EDITORIAL: Who wants to be a billionaire?

Rail Gun

New member
The Jerusalem Post
Aug. 14, 2002
EDITORIAL: Who wants to be a billionaire?


It's official Yasser Arafat can now count himself among the world's richest men. In a briefing delivered Tuesday to the Knesset Foreign Affairs and Defense Committee, OC Military Intelligence Maj.-Gen. Aharon Ze'evi (Farkash), reported that the Palestinian leader's net worth is estimated to be $1.3 billion.

To give this number some perspective, consider the following: US businessman Jeff Bezos, the founder of on-line retailing giant Amazon.com, is reportedly worth just $1.23 billion. Whoever thought that the rifle would be more profitable than books? Of course, Bezos and others like him earned their keep through a combination of hard work, entrepreneurial spirit, and investing savvy. Arafat chose a more straightforward path: He stole his fortune from his own people.

Indeed, not since the great kleptocracies of Mobuto Sese Seku of Zaire and Gen. Sani Abacha of Nigeria has a dictator helped himself so freely to his people's assets, treating the public treasury as his private piggy bank.

For all his professed concern for the welfare of the Palestinians, Arafat's bloated bank account offers the most compelling proof to date that he does not put his money where his mouth is.

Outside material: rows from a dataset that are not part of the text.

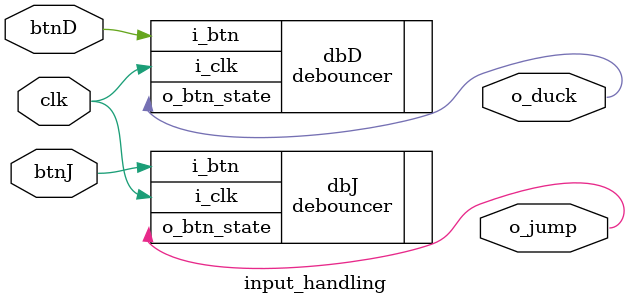
<source format=v>
`timescale 1ns / 1ps
module input_handling(clk,btnJ,btnD,o_jump,o_duck);

	input clk;
	input btnJ;
	input btnD;

	output o_jump;
	output o_duck;
	
	debouncer dbJ (
	 .i_clk(clk),
	 .i_btn(btnJ),
	 .o_btn_state(o_jump)
	);

	debouncer dbD (
	 .i_clk(clk),
	 .i_btn(btnD),
	 .o_btn_state(o_duck)
	);
	
	/*
	debouncer dbR (
	 .i_clk(clk),
	 .i_btn(btnR),
	 .o_btn_state(o_rst)
	);
	*/ 


endmodule

</source>
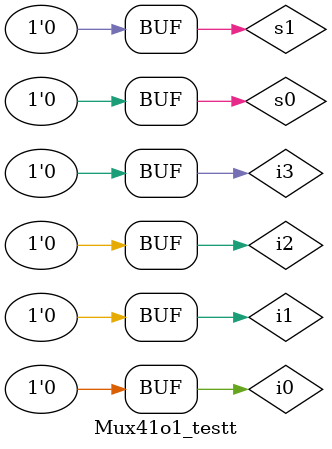
<source format=v>
`timescale 1ns / 1ps


module Mux41o1_testt;

	// Inputs
	reg i0;
	reg i1;
	reg i2;
	reg i3;
	reg s0;
	reg s1;

	// Outputs
	wire outp;

	// Instantiate the Unit Under Test (UUT)
	Mux4to1 uut (
		.i0(i0), 
		.i1(i1), 
		.i2(i2), 
		.i3(i3), 
		.s0(s0), 
		.s1(s1), 
		.outp(outp)
	);

	initial begin
		// Initialize Inputs
		i0 = 1;
		i1 = 0;
		i2 = 0;
		i3 = 0;
		s0 = 0;
		s1 = 0;

	
		#100;
        
		// Add stimulus here
i0 = 0;
		i1 = 1;
		i2 = 0;
		i3 = 1;
		s0 = 0;
		s1 = 1;

	
		#100;
		i0 = 0;
		i1 = 0;
		i2 = 0;
		i3 = 0;
		s0 = 0;
		s1 = 0;

	
		#100;
        
        
	end
      
endmodule


</source>
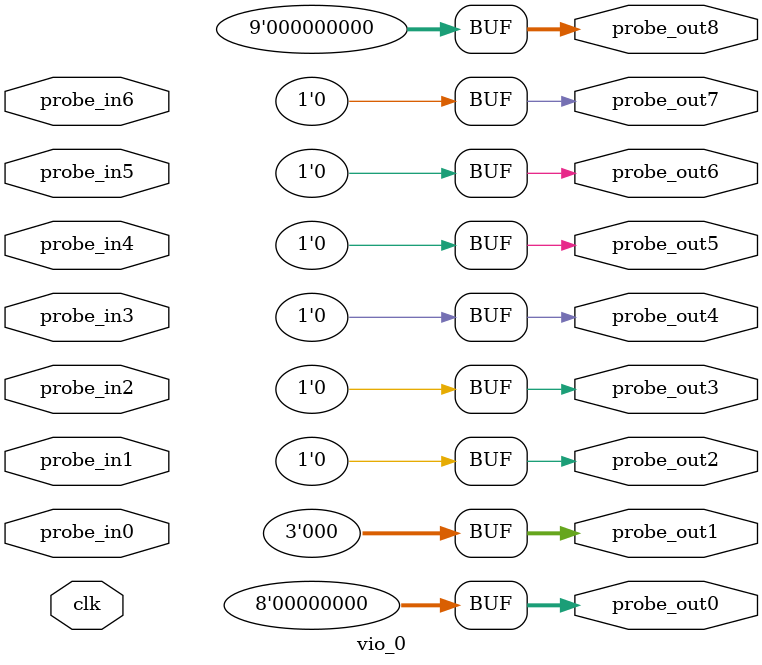
<source format=v>
`timescale 1ns / 1ps
module vio_0 (
clk,
probe_in0,probe_in1,probe_in2,probe_in3,probe_in4,probe_in5,probe_in6,
probe_out0,
probe_out1,
probe_out2,
probe_out3,
probe_out4,
probe_out5,
probe_out6,
probe_out7,
probe_out8
);

input clk;
input [7 : 0] probe_in0;
input [0 : 0] probe_in1;
input [0 : 0] probe_in2;
input [8 : 0] probe_in3;
input [8 : 0] probe_in4;
input [7 : 0] probe_in5;
input [7 : 0] probe_in6;

output reg [7 : 0] probe_out0 = 'h00 ;
output reg [2 : 0] probe_out1 = 'h0 ;
output reg [0 : 0] probe_out2 = 'h0 ;
output reg [0 : 0] probe_out3 = 'h0 ;
output reg [0 : 0] probe_out4 = 'h0 ;
output reg [0 : 0] probe_out5 = 'h0 ;
output reg [0 : 0] probe_out6 = 'h0 ;
output reg [0 : 0] probe_out7 = 'h0 ;
output reg [8 : 0] probe_out8 = 'h000 ;


endmodule

</source>
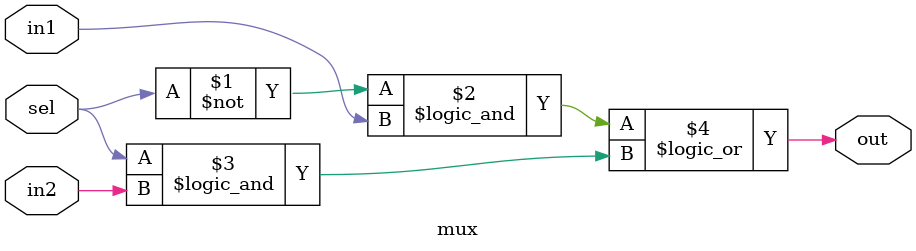
<source format=v>
module mux (out, in1, in2, sel);
	output out;

	input  in1,
		   in2,
		   sel;

	wire    out;

	assign  out = (~sel && in1) || (sel && in2);
endmodule
</source>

Reports of Arafat's personal corruption and profligacy are hardly new. As far back as 1990, the CIA reportedly estimated that Arafat and the PLO had between $8 billion to $14 billion worth of assets at its disposal. In November 1995, the US General Accounting Office compiled a report on Arafat's finances, but it was inexplicably kept secret due to "national security interests" meaning a desire not to embarrass the Palestinian leader by revealing his vast wealth to the world.

Five years ago, in April 1997, the Israeli public was stunned to learn about a secret bank account maintained by Arafat at a Tel Aviv branch, which was said to serve as a channel for all sorts of sundry financial activities.

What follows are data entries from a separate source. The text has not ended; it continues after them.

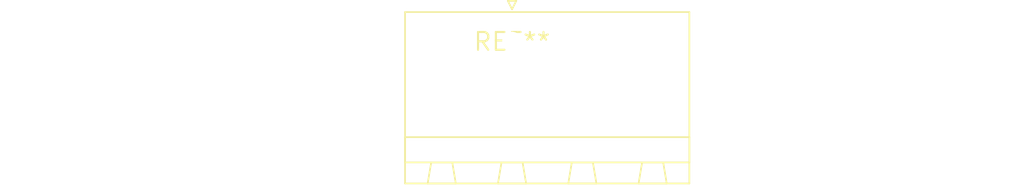
<source format=kicad_pcb>
(kicad_pcb (version 20240108) (generator pcbnew)

  (general
    (thickness 1.6)
  )

  (paper "A4")
  (layers
    (0 "F.Cu" signal)
    (31 "B.Cu" signal)
    (32 "B.Adhes" user "B.Adhesive")
    (33 "F.Adhes" user "F.Adhesive")
    (34 "B.Paste" user)
    (35 "F.Paste" user)
    (36 "B.SilkS" user "B.Silkscreen")
    (37 "F.SilkS" user "F.Silkscreen")
    (38 "B.Mask" user)
    (39 "F.Mask" user)
    (40 "Dwgs.User" user "User.Drawings")
    (41 "Cmts.User" user "User.Comments")
    (42 "Eco1.User" user "User.Eco1")
    (43 "Eco2.User" user "User.Eco2")
    (44 "Edge.Cuts" user)
    (45 "Margin" user)
    (46 "B.CrtYd" user "B.Courtyard")
    (47 "F.CrtYd" user "F.Courtyard")
    (48 "B.Fab" user)
    (49 "F.Fab" user)
    (50 "User.1" user)
    (51 "User.2" user)
    (52 "User.3" user)
    (53 "User.4" user)
    (54 "User.5" user)
    (55 "User.6" user)
    (56 "User.7" user)
    (57 "User.8" user)
    (58 "User.9" user)
  )

  (setup
    (pad_to_mask_clearance 0)
    (pcbplotparams
      (layerselection 0x00010fc_ffffffff)
      (plot_on_all_layers_selection 0x0000000_00000000)
      (disableapertmacros false)
      (usegerberextensions false)
      (usegerberattributes false)
      (usegerberadvancedattributes false)
      (creategerberjobfile false)
      (dashed_line_dash_ratio 12.000000)
      (dashed_line_gap_ratio 3.000000)
      (svgprecision 4)
      (plotframeref false)
      (viasonmask false)
      (mode 1)
      (useauxorigin false)
      (hpglpennumber 1)
      (hpglpenspeed 20)
      (hpglpendiameter 15.000000)
      (dxfpolygonmode false)
      (dxfimperialunits false)
      (dxfusepcbnewfont false)
      (psnegative false)
      (psa4output false)
      (plotreference false)
      (plotvalue false)
      (plotinvisibletext false)
      (sketchpadsonfab false)
      (subtractmaskfromsilk false)
      (outputformat 1)
      (mirror false)
      (drillshape 1)
      (scaleselection 1)
      (outputdirectory "")
    )
  )

  (net 0 "")

  (footprint "PhoenixContact_MSTB_2,5_2-GF_1x02_P5.00mm_Horizontal_ThreadedFlange" (layer "F.Cu") (at 0 0))

)

</source>
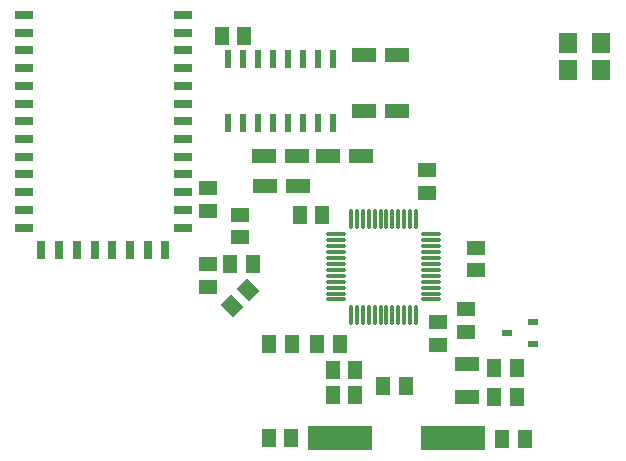
<source format=gbp>
G04*
G04 #@! TF.GenerationSoftware,Altium Limited,Altium Designer,19.1.8 (144)*
G04*
G04 Layer_Color=128*
%FSLAX24Y24*%
%MOIN*%
G70*
G01*
G75*
%ADD28R,0.0512X0.0591*%
%ADD29R,0.0591X0.0512*%
G04:AMPARAMS|DCode=108|XSize=59.1mil|YSize=51.2mil|CornerRadius=0mil|HoleSize=0mil|Usage=FLASHONLY|Rotation=135.000|XOffset=0mil|YOffset=0mil|HoleType=Round|Shape=Rectangle|*
%AMROTATEDRECTD108*
4,1,4,0.0390,-0.0028,0.0028,-0.0390,-0.0390,0.0028,-0.0028,0.0390,0.0390,-0.0028,0.0*
%
%ADD108ROTATEDRECTD108*%

%ADD109R,0.0827X0.0512*%
%ADD110R,0.0354X0.0236*%
%ADD111R,0.0630X0.0709*%
%ADD112R,0.0591X0.0309*%
%ADD113R,0.0309X0.0591*%
%ADD114O,0.0118X0.0709*%
%ADD115O,0.0709X0.0118*%
%ADD116R,0.0787X0.0472*%
%ADD117R,0.0240X0.0600*%
%ADD118R,0.2165X0.0787*%
D28*
X11339Y22795D02*
D03*
X12087D02*
D03*
X9210Y21342D02*
D03*
X9958D02*
D03*
X17742Y21327D02*
D03*
X16994D02*
D03*
X17474Y22727D02*
D03*
X16726D02*
D03*
X17470Y23664D02*
D03*
X16722D02*
D03*
X10824Y24484D02*
D03*
X11572D02*
D03*
X10236Y28780D02*
D03*
X10984D02*
D03*
X7649Y34757D02*
D03*
X8397D02*
D03*
X9228Y24488D02*
D03*
X9976D02*
D03*
X7930Y27131D02*
D03*
X8678D02*
D03*
X11339Y23622D02*
D03*
X12087D02*
D03*
X13031Y23071D02*
D03*
X13780D02*
D03*
D29*
X14843Y25197D02*
D03*
Y24449D02*
D03*
X14488Y30276D02*
D03*
Y29528D02*
D03*
X15787Y24882D02*
D03*
Y25630D02*
D03*
X7187Y27139D02*
D03*
Y26391D02*
D03*
X8258Y28791D02*
D03*
Y28043D02*
D03*
X7195Y29672D02*
D03*
Y28924D02*
D03*
X16102Y26929D02*
D03*
Y27677D02*
D03*
D108*
X8518Y26290D02*
D03*
X7989Y25761D02*
D03*
D109*
X15831Y22710D02*
D03*
Y23813D02*
D03*
D110*
X17165Y24843D02*
D03*
X18031Y24469D02*
D03*
Y25217D02*
D03*
D111*
X20295Y33602D02*
D03*
X19193D02*
D03*
X20295Y34504D02*
D03*
X19193D02*
D03*
D112*
X1042Y35445D02*
D03*
Y34854D02*
D03*
Y34264D02*
D03*
Y33673D02*
D03*
Y33083D02*
D03*
Y32492D02*
D03*
Y31902D02*
D03*
Y31311D02*
D03*
Y30721D02*
D03*
Y30130D02*
D03*
Y29539D02*
D03*
Y28949D02*
D03*
Y28358D02*
D03*
X6357D02*
D03*
Y28949D02*
D03*
Y29539D02*
D03*
Y30130D02*
D03*
Y30721D02*
D03*
Y31311D02*
D03*
Y31902D02*
D03*
Y32492D02*
D03*
Y33083D02*
D03*
Y33673D02*
D03*
Y34264D02*
D03*
Y34854D02*
D03*
Y35445D02*
D03*
D113*
X1632Y27620D02*
D03*
X2223D02*
D03*
X2813D02*
D03*
X3404D02*
D03*
X3994D02*
D03*
X4585D02*
D03*
X5175D02*
D03*
X5766D02*
D03*
D114*
X14114Y25453D02*
D03*
X13917D02*
D03*
X13720D02*
D03*
X13524D02*
D03*
X13327D02*
D03*
X13130D02*
D03*
X12933D02*
D03*
X12736D02*
D03*
X12539D02*
D03*
X12343D02*
D03*
X12146D02*
D03*
X11949D02*
D03*
Y28642D02*
D03*
X12146D02*
D03*
X12343D02*
D03*
X12539D02*
D03*
X12736D02*
D03*
X12933D02*
D03*
X13130D02*
D03*
X13327D02*
D03*
X13524D02*
D03*
X13720D02*
D03*
X13917D02*
D03*
X14114D02*
D03*
D115*
X11437Y25965D02*
D03*
Y26161D02*
D03*
Y26358D02*
D03*
Y26555D02*
D03*
Y26752D02*
D03*
Y26949D02*
D03*
Y27146D02*
D03*
Y27343D02*
D03*
Y27539D02*
D03*
Y27736D02*
D03*
Y27933D02*
D03*
Y28130D02*
D03*
X14626D02*
D03*
Y27933D02*
D03*
Y27736D02*
D03*
Y27539D02*
D03*
Y27343D02*
D03*
Y27146D02*
D03*
Y26949D02*
D03*
Y26752D02*
D03*
Y26555D02*
D03*
Y26358D02*
D03*
Y26161D02*
D03*
Y25965D02*
D03*
D116*
X12385Y34120D02*
D03*
X13487D02*
D03*
Y32250D02*
D03*
X12385D02*
D03*
X11194Y30735D02*
D03*
X12296D02*
D03*
X10141D02*
D03*
X9038D02*
D03*
X10174Y29729D02*
D03*
X9072D02*
D03*
D117*
X7865Y33985D02*
D03*
Y31835D02*
D03*
X8365Y33985D02*
D03*
X8865D02*
D03*
X8365Y31835D02*
D03*
X8865D02*
D03*
X9365Y33985D02*
D03*
Y31835D02*
D03*
X9865Y33985D02*
D03*
Y31835D02*
D03*
X10365Y33985D02*
D03*
X10865D02*
D03*
X10365Y31835D02*
D03*
X10865D02*
D03*
X11365Y33985D02*
D03*
Y31835D02*
D03*
D118*
X15335Y21339D02*
D03*
X11594D02*
D03*
M02*

</source>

More recently, as the Middle East Media and Research Institute revealed, the Kuwaiti newspaper Al-Watan on June 7 published photocopies of documents from Cairo indicating that Arafat had deposited $5.1 million into a private account he maintains in Egypt. The money, which had been donated by Arab states in the Persian Gulf area to assist Palestinians, was instead diverted to cover the living expenses of Arafat's wife and daughter, who divide their time between Paris and Switzerland.

But the significance of Maj.-Gen. Ze'evi's assessment is that it marks the first time that the Israeli intelligence services have gone on record and confirmed Arafat's kleptocratic habits. Moreover, Ze'evi also noted that Arafat continues to circumvent his newly appointed Finance Minister Salem Fayad, with the help of his long-time economic aide Muhammad Rashid, who continues to channel the profits earned from various PA-orchestrated monopolies directly into Arafat's pockets. Though Fayad's appointment was intended to underline Arafat's alleged commitment to reforming the PA, the fact that such shady financial shenanigans continue apace reveals just how empty the Palestinian reform process has been.

Ironically enough, this reality seems to have been lost on the government, for on the same day that Ze'evi was appearing in the Knesset, Foreign Minister Shimon Peres's aides indicated that he would soon be meeting with Palestinian negotiator Saeb Erekat to discuss the transfer of additional funds to the PA. In light of the new revelations regarding Arafat's wealth, this decision could hardly have been more ill-timed, let alone ill-conceived.

Though much has been made of late regarding the USAID report on growing signs of malnutrition in the Palestinian-controlled areas, the fact remains that Arafat himself bears the brunt of responsibility for the economic crisis engulfing his people. Not only because he launched the ongoing terror campaign against Israel, but also due to his outright theft of Palestinian resources. As The Jerusalem Post 's Tal Muscal reported yesterday, Arafat's $1.3 billion could feed 3 million Palestinians for an entire year, as well as finance a range of much-needed social welfare and health-care projects in the territories. Assuming that Arafat is not stricken with a sudden bout of generosity, it behooves the international community to take immediate measures to compel him to return the money he has stolen.

After the death of Nigerian strongman Sani Abacha in 1998, a campaign was launched to force his family to return some of the estimated $4 billion that he had plundered from his nation's treasury. Though much of the money was never found, an arrangement was made according to which at least $1 billion located in various European banks was to be returned to the Nigerian government by Abacha's heirs. Hence, a precedent does exist for forcing Arafat to do the same. Anyone truly concerned by the plight of the Palestinians should demand nothing less.